Similarity Search in High-Dimensional Vector Spaces
- Editor
- Weber, R.
- Pub. date
- January 2001
- Pages
- 210
- Binding
- softcover
- Volume
- 74 of Dissertations in Database and Information Systems
- ISBN
- 978-1-58603-177-0
- Subject
- Computer & Communication Sciences, Computer Science
With the example of an image database and the notion of relevance feedback, the dissertation addresses the important and challenging problem of identifying the most similar objects in a database given a set of reference objects and and a set of features. Similarity search is typically implemented as "Nearest Neighbor Search" (NN- Search) in high-dimensional vector spaces. Although a large number of existing work have provided solutions for the NN-Search problem, most of them have not taken the specific problems of high dimensionality explicitly into account. This work carefully investigates the so-called "Curse of Dimensionality", and presents a novel, flat organization for NN-Search optimized for high-dimensional spaces: the so-called "Vector Approximation File" (VA-File).

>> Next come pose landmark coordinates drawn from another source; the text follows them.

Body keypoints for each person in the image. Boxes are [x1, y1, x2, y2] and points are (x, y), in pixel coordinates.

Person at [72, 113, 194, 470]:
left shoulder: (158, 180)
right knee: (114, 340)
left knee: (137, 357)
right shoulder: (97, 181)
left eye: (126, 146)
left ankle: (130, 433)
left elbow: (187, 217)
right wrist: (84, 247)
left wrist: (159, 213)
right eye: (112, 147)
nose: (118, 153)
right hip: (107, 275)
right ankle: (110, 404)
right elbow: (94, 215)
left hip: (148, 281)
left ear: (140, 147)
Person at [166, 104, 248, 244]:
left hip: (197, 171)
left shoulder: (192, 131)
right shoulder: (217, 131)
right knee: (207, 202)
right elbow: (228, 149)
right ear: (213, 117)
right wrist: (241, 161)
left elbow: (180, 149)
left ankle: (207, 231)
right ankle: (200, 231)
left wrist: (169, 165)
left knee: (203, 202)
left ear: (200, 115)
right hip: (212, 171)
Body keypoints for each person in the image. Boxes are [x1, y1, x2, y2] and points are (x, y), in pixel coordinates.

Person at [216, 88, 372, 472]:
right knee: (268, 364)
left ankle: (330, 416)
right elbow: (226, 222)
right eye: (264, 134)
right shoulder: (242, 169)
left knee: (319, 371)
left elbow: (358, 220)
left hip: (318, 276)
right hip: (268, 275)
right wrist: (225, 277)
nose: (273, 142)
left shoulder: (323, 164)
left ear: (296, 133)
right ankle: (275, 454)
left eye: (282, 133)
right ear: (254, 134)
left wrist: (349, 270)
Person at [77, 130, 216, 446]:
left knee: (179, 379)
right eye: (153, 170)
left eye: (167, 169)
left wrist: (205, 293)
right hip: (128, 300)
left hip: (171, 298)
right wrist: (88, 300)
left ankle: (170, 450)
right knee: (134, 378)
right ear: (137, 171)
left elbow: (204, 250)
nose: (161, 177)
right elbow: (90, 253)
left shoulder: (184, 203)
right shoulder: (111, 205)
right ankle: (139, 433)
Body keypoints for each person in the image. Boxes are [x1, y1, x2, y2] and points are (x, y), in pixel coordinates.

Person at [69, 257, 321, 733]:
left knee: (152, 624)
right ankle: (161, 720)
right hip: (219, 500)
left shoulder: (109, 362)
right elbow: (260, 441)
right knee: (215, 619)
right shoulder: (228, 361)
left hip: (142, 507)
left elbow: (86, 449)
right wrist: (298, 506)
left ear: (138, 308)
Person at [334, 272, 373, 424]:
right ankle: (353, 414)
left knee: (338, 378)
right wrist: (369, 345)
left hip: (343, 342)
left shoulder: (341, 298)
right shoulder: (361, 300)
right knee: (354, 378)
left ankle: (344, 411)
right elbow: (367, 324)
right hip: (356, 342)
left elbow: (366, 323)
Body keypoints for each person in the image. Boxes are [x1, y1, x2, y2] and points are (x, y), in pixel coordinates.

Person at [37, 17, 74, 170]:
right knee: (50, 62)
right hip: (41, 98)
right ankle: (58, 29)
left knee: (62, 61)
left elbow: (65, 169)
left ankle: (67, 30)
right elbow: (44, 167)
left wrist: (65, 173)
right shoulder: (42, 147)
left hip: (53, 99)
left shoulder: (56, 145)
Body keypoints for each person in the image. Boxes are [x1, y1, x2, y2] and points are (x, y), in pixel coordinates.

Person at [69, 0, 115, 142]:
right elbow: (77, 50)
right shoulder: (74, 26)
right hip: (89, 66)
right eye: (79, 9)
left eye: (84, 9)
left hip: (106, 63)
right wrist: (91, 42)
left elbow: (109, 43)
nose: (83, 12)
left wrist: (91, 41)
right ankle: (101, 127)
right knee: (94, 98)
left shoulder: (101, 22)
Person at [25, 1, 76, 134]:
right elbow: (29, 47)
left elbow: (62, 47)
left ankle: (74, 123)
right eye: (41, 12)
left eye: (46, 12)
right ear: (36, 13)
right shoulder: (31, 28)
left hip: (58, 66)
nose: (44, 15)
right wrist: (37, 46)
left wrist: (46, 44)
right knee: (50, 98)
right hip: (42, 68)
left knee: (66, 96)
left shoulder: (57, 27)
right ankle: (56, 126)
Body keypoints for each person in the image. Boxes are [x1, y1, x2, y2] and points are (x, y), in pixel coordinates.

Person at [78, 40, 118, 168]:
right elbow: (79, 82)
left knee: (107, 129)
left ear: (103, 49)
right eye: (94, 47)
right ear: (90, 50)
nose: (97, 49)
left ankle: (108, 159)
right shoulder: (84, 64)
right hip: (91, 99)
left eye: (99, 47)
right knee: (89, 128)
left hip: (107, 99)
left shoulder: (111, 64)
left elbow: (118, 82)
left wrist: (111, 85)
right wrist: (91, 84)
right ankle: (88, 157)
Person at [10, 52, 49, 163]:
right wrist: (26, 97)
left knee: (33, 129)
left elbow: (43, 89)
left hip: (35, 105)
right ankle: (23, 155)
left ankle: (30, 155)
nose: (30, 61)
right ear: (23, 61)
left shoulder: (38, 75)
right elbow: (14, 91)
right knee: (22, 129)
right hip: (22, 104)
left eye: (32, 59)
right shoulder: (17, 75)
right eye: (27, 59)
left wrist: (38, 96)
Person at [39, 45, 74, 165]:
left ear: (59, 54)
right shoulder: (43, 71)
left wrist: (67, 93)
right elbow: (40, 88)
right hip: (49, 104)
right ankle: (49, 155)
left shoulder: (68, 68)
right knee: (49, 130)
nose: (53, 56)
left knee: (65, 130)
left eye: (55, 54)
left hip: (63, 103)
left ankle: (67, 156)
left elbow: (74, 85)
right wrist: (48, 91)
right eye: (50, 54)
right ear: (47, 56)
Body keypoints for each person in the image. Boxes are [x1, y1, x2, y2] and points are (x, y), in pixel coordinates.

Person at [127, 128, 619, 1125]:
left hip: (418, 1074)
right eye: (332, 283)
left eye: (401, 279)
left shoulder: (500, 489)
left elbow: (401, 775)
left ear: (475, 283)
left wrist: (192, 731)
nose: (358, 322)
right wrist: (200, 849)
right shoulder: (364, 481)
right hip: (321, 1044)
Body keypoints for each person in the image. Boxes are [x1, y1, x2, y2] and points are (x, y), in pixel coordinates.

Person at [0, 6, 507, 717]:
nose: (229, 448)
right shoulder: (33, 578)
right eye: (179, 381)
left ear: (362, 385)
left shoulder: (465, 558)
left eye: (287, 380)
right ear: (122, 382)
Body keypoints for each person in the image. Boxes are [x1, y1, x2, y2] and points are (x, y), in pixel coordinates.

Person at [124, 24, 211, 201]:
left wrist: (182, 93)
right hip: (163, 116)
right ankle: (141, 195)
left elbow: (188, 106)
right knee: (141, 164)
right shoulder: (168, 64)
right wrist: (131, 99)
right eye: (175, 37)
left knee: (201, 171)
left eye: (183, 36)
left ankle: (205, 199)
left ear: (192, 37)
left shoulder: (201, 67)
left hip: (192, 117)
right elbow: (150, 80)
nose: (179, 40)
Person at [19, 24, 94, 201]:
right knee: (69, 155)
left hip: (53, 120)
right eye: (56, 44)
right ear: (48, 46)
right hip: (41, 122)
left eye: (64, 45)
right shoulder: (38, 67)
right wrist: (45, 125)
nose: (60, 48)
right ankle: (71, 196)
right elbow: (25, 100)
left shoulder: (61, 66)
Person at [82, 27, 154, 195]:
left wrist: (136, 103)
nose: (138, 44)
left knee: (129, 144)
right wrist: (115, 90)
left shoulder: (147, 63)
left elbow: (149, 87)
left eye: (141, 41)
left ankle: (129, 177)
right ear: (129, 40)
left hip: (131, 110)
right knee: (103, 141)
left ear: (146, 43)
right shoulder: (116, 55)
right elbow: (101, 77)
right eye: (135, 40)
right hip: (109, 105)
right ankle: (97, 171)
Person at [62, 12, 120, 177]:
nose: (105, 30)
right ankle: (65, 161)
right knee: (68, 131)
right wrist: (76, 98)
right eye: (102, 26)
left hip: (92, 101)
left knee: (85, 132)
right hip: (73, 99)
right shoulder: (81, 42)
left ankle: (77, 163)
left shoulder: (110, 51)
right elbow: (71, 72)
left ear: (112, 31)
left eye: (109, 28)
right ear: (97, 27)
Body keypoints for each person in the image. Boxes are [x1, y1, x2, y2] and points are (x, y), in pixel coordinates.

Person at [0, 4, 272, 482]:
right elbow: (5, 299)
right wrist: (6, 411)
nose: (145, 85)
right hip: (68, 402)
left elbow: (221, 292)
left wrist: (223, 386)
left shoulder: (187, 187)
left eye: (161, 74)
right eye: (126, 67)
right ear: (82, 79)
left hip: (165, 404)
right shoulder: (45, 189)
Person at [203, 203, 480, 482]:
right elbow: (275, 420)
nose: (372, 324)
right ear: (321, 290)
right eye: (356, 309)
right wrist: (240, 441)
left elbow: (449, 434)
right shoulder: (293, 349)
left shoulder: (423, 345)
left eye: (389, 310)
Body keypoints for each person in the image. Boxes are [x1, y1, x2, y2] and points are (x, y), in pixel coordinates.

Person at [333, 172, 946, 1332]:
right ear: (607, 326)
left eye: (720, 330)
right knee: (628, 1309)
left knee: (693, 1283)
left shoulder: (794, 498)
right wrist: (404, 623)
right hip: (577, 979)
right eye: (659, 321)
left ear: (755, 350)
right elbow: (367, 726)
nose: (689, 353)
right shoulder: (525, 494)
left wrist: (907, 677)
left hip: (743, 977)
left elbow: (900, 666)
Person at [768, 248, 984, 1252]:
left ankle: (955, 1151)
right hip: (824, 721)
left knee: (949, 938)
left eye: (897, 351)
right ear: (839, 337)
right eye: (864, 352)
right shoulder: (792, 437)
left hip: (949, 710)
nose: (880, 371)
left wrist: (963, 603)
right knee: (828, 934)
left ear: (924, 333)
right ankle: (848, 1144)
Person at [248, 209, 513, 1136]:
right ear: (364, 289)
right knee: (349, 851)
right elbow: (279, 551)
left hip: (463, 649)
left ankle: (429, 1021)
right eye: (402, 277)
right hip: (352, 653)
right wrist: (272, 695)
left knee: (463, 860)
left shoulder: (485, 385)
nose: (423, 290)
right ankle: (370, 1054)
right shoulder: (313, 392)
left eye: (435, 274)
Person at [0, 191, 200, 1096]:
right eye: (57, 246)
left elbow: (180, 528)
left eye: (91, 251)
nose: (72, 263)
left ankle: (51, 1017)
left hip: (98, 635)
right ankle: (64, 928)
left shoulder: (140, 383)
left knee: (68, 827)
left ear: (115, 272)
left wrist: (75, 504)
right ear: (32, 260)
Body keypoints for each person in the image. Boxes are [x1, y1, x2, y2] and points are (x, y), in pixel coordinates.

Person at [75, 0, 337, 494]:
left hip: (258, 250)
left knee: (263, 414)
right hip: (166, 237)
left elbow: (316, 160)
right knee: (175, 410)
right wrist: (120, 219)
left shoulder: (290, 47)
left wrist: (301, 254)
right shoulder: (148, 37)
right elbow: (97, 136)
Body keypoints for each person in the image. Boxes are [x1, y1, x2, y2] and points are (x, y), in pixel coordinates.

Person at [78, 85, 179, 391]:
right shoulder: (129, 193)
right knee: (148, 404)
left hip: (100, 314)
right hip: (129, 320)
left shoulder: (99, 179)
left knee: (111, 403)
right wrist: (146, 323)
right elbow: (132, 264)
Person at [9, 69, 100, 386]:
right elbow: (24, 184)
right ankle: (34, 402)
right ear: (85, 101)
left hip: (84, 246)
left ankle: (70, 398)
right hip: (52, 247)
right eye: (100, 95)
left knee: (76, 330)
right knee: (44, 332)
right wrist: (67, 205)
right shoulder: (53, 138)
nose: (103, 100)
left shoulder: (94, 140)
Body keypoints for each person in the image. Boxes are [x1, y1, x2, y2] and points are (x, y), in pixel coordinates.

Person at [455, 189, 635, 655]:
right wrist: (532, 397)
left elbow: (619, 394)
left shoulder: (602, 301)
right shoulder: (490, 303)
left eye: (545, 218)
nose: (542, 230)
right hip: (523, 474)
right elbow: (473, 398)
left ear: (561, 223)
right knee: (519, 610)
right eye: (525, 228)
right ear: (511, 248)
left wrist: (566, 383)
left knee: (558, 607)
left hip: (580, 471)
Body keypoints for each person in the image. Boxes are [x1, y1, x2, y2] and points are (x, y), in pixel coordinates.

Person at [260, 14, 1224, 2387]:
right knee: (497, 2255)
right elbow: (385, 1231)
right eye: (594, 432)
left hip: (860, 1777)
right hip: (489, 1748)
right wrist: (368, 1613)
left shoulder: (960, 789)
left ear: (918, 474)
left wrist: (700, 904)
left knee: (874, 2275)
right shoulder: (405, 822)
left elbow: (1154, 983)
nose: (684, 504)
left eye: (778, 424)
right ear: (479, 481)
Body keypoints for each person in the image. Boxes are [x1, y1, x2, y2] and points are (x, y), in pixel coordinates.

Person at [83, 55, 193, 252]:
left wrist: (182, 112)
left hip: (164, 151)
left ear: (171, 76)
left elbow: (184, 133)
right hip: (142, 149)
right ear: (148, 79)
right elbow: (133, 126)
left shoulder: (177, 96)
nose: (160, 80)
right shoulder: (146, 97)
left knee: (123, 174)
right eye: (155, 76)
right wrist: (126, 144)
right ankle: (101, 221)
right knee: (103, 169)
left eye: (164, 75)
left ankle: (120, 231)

The superiority of the VA-File over conventional indexing structures is shown theoretically and with extensive experiments. Further refinements of the VA-File discussed in the current work include approximate search and parallel search in a cluster of workstations. From a practical perspective, the dissertation provides an indexing technique that allows for interactive-time
similarity search even in huge databases with gigabytes of vector data. As such, it is the most favorable indexing technique for future multimedia retrieval systems.